* **取り組む課題**:
A) この読書記録によると、図書館で借りた『アリストテレス入門』には何が書かれていましたか。
B) この読書記録を、最後の行の後から続けて書いてください。

1.FACTFULNESS(Hans Rosling, Ola Rosling)
めちゃくちゃ珍しく(初めて?)原著を読みました。邦訳が出たとき少し有名になったのでご存じの方もおられるかと思います。
先進国で教育を受けた人たちの貧困に対する先入観、誤読ってめちゃ多いよね?ちゃんと見よ?という話。章ごとにまとめもあってとても読みやすいです。なんというか、入試に使われそうな文章でした(失礼)。
しかし、「最貧困国の衛生状況は19世紀後半の先進国と同じくらい」とかそういうの、「現代なんだからさあ…」みたいな気持ちにはなりますね。物差しをたくさん持つことは大切だと思うんですが、みんな現代に生きているので…と感じる箇所がありました。
2.村上春樹、河合隼雄に会いにいく(村上春樹・河合隼雄)
なかなか面白かったです。対談録ですが、お互いの考えていることが上下に注釈で書かれていて、そのときどんなつもりで言ったのかとか、会話の流れで詳細は端折ったけどどんな背景があったかとか書かれています。
個人的には、村上春樹がつけていた注釈の「夫婦とは補い合うものではなくて鏡のようなもので、自分の欠点が見えること。相手が補ってくれるのではなく自分で向き合って埋めていかなければならない」みたい部分がすごく納得できて、好きでした。
3.アリストテレス入門(山口義久)
アリストテレスの「◯◯主義者」と言われがちなところ実際どうなん?みたいなところを検証しつつ、各代表書籍と概念を紹介していく本。珍しく(?)「入門」と名のつく本の中でその名に相応しい内容だと思います。
図書館で借りたのですが、著者が寄贈された本だったようで、ご本人直筆のメッセージがあって衝撃を受けました。
4.櫻の樹の下には瓦礫が埋まっている。(村上龍)
「俺に若者を語らせんなよ」というスタイルなのに若者の話を書いてくれる村上龍、わりと好き。
5.忘れられた日本人(宮本常一)
この本をとある人が紹介していた数日後(翌日だったかも)、図書館で出会ったのですぐさま借りました。
農村・漁村の人びとの暮らしぶりやソーシャルネットワークについて詳らかに書かれていてとてもよかったです。
個人的には、村の決め事をするときに直接民主制が採用されているのに驚きました。なんでもない話に脱線したりしつつ、なんとか上手く納まるまでに数日を要することもしばしばだとか。現代ではとてもできないことですが、「田舎」の良し悪しでなくこうした文化を知ることは土地のルーツを知る意味で重要なプロセスだと感じます。何よりそうした寄り合いに参加できる宮本氏の根気強さ、人びとへの丁寧さがなければできなかった調査だと思いますし、ただただ敬服するばかりです。
6.誤植読本(高橋輝次)

収集データ:
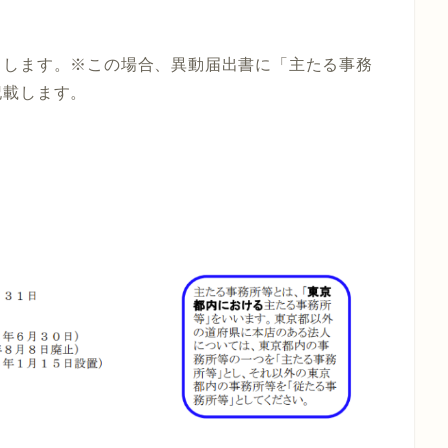
出します。※この場合、異動届出書に「主たる事務
記載します。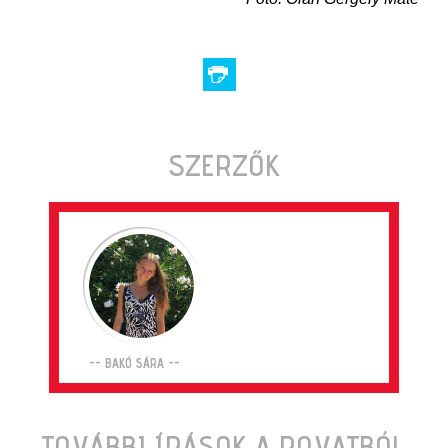
SZERZŐK
-- BAKÓ SÁRA --
TOVÁBBI ÍRÁSOK A ROVATBÓL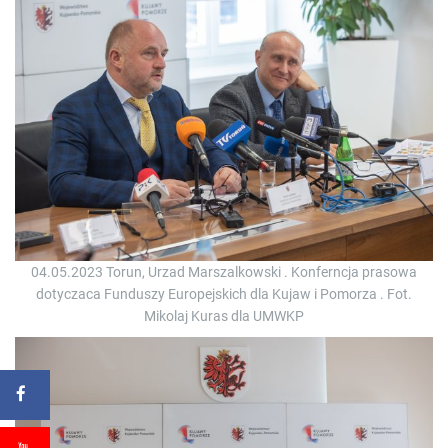
04.05.2023 Torun, Urzad Marszalkowski . Konferncja prasowa
dotyczaca Funduszy Europejskich dla Kujaw i Pomorza . Fot.
Mikolaj Kuras dla UMWKP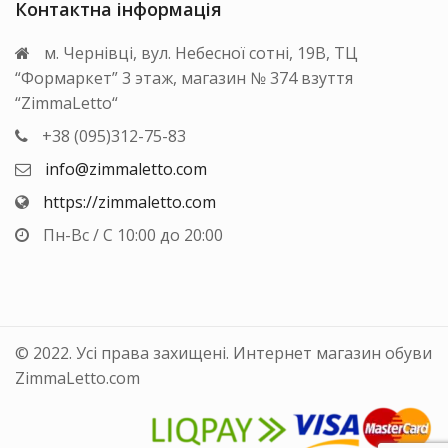
Контактна інформація
м. Чернівці, вул. Небесної сотні, 19В, ТЦ
“Формаркет” 3 этаж, магазин № 374 взуття
“ZimmaLetto“
+38 (095)312-75-83
info@zimmaletto.com
https://zimmaletto.com
Пн-Вс / С 10:00 до 20:00
© 2022. Усі права захищені. Интернет магазин обуви
ZimmaLetto.com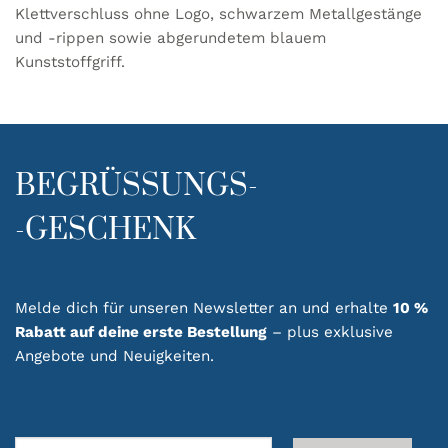
Klettverschluss ohne Logo, schwarzem Metallgestänge
und -rippen sowie abgerundetem blauem
Kunststoffgriff.
BEGRÜSSUNGS-
-GESCHENK
Melde dich für unseren Newsletter an und erhalte
10 %
Rabatt auf deine erste Bestellung
– plus exklusive
Angebote und Neuigkeiten.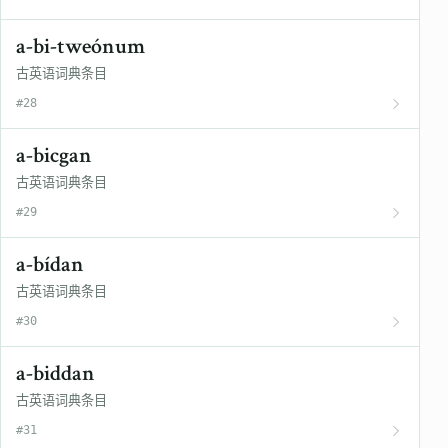
a-bi-tweónum
古英语词典条目
#28
a-bicgan
古英语词典条目
#29
a-bídan
古英语词典条目
#30
a-biddan
古英语词典条目
#31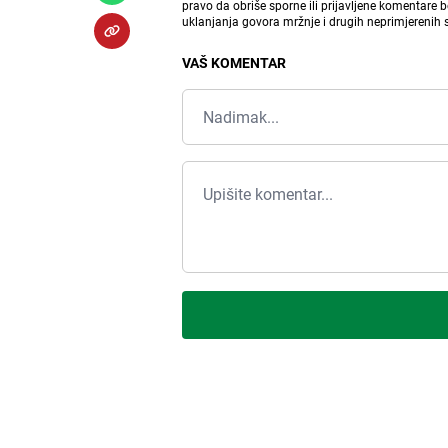
pravo da obriše sporne ili prijavljene komentare 
uklanjanja govora mržnje i drugih neprimjerenih
VAŠ KOMENTAR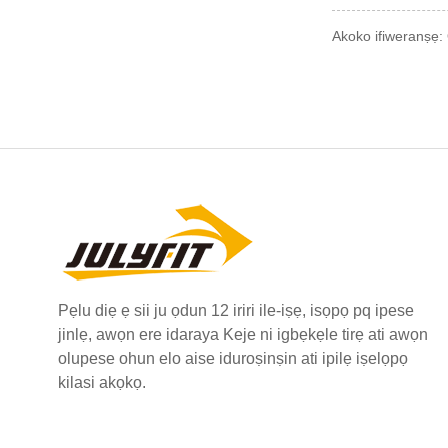
Akoko ifiweranṣẹ
Pẹlu diẹ ẹ sii ju ọdun 12 iriri ile-iṣẹ, isọpọ pq ipese
jinlẹ, awọn ere idaraya Keje ni igbẹkẹle tirẹ ati awọn
olupese ohun elo aise iduroṣinṣin ati ipilẹ iṣelọpọ
kilasi akọkọ.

* **各課題への回答**:
A) 著者本人の直筆のメッセージが書かれていました。

B)
とんでもねえ誤植をした人たちの阿鼻叫喚の話。今と違って文字組みをしないといけない時代のものもあるので、大変だったろうなと…。あと個人的にすごいなと思ったのは、専門的知識のない印刷所の人がフランス語の綴りの間違いを指摘したという話です。職人の勘というやつでお気づきになったそうですが、そんなふうに働くか…と人間の脳の可能性に思いを馳せました。
7.すごい言い訳!二股疑惑をかけられた龍之介、税を誤魔化そうとした漱石(中川越)
酔ってウザ絡みしてた中原中也が自分のことを「ひとりでカーニバルをやってた男」と表現していてめちゃくちゃウケてしまった。
8.医療再生は可能か(川渕孝一)
経済学側から見た話なので、医療者としては既知の話が多い。あと2000年代発刊なので情報が古いです。日本の医療制度のねじれの概観を知るには軽くて良いかも。
9.しんがりの思想 ー反リーダーシップ論ー(鷲田清一)
ちょうど先に挙げた宮本常一の本を読んだところだったので、「先導する人」ではなく「結論を引き出す人」の重要性も浮かび上がったところでした。その能力のことを「リーダーシップ」と呼ぶ人は少ないですよね。
10.捏造される歴史(ロナルド・フリッツェ)
調査するのめちゃくちゃ面倒だっただろうな…と思うほどきっちりした本でした。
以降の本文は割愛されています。